### [Problem description]
Copy the text lines of every item below character for character, and leave the pictures out of your answer.

### [Available records]

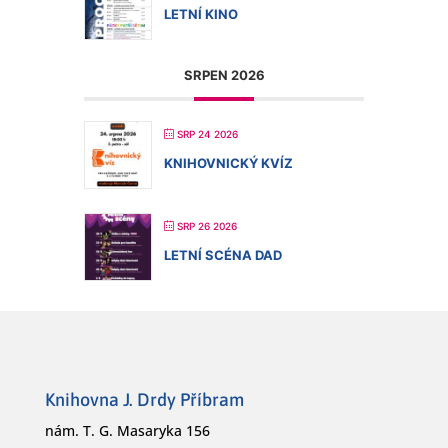
LETNÍ KINO
SRPEN 2026
SRP 24 2026
KNIHOVNICKÝ KVÍZ
SRP 26 2026
LETNÍ SCÉNA DAD
Knihovna J. Drdy Příbram
nám. T. G. Masaryka 156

### [Answer]
LETNÍ KINO
SRPEN 2026
SRP 24 2026
KNIHOVNICKÝ KVÍZ
SRP 26 2026
LETNÍ SCÉNA DAD
Knihovna J. Drdy Příbram
nám. T. G. Masaryka 156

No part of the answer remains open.